Thursday, July 15, 2004

Thoughts on federalism after the Reconstruction amendments.

The observation that the content of American federalism was fundamentally changed with the inclusion of the Reconstruction amendments (13th-15th) seems to me both compelling and misleading. The argument runs roughly along these lines: the Constitution, as ratified (along with the Bill of Rights) in 1789 created a government defined by separation of powers on two levels: first, between the arms of government (executive, legislative, judicial); second, between the loci of government (state and federal). The Federalist Papers and other documents penned by the founders suggest that the separation of power between the state and federal governments was a core principle of the new American government, designed both to give a decent respect to the sovereignty of the states, as well as to safeguard citizens from tyranny. The Bill of Rights, appropriately enough, applied only as a check on the federal government. Looked at more simply, the Constitution created a federal government whose power was checked in three ways: by the power of the states, by the rights of the people, and by direct limitations placed on each branch.

The Reconstruction amendments—foremost among them the 14th—changed all of that (so the argument runs). The intent of the 14th amendment was to curb the power of the states; to make the federal government more powerful and give it a sort of supremacy over the states. Whatever arguments there may be for state sovereignty, states rights, or the idea of a limited federal government checked in part by the states were seriously undercut by an amendment that placed checks directly on the states, in favor of the federal government.

This doesn’t seem right to me. Indeed, the 14th amendment does place a check on the states, but not in a way that undercuts federalism. Looked at structurally, the Constitution post-Reconstruction does not undercut the federalist system in favor of the federal government, but rather places an additional check on the states in favor of individual rights. I’m not sure if the intent was necessarily to give primacy to the federal government over the states (that is, to lessen the state as a check on the federal government), but jurisprudentially it seems that the 14th amendment has done (and ought to do) nothing to prevent states from placing a direct check on the federal government. Indirectly, of course, this may be its effect: if Congress can pass legislation that protects individuals from, for example, racial discrimination pursuant to the 14th amendment, then certainly states must abide by it. (However, I fail to see how that would be different than the effect of a Federal law in light of the Supremacy clause.) But directly, the purpose and effect of the 14th amendment is to universalize individual rights, enshrined in the Bill of Rights.

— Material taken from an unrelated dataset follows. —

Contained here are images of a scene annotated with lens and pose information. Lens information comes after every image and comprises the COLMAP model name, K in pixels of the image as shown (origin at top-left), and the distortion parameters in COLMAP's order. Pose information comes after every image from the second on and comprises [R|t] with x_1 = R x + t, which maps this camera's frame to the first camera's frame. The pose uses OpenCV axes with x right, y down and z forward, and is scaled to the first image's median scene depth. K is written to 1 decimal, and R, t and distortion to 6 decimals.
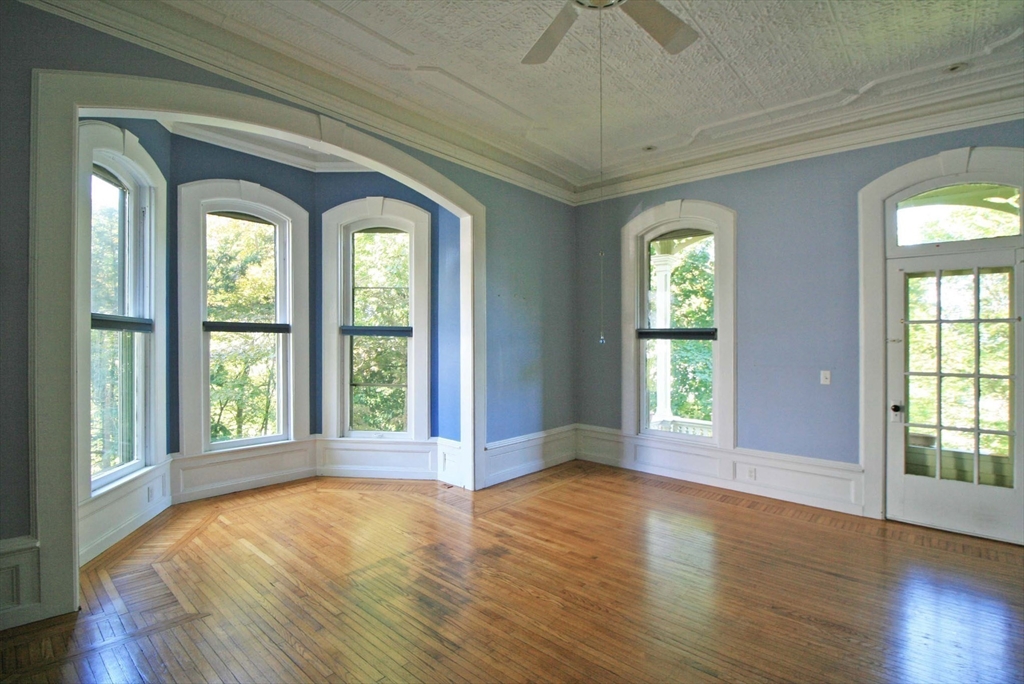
lens RADIAL K [[493.5, 0, 511.9], [0, 493.5, 338.1], [0, 0, 1]] dist [-0.000651, -0.011551]
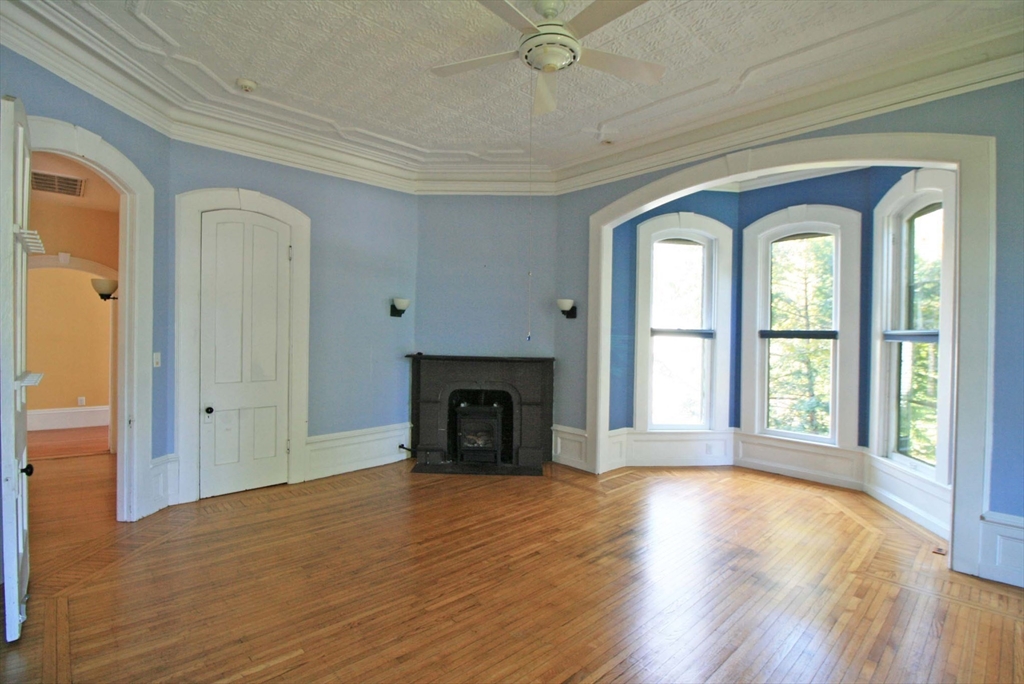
lens RADIAL K [[480.8, 0, 509.3], [0, 480.8, 346.4], [0, 0, 1]] dist [0.000637, -0.000191]
pose [[-0.096949, 0.003432, -0.995283, 0.664154], [-0.018191, 0.999821, 0.005219, 0.012714], [0.995123, 0.018611, -0.096869, 0.477342]]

This does not undercut federalism. I fail to see how the historical arguments in favor of a robust federalism—insofar as by federalism we mean that state power acts as a check on federal power—are undercut by the Reconstruction amendments. One could, however, make an argument that the 14th amendment creates a more populist government than existed before. Populism may be a check on federalism, but it seems to me that it would only be so in a strictly cultural, and not constitutional, sense.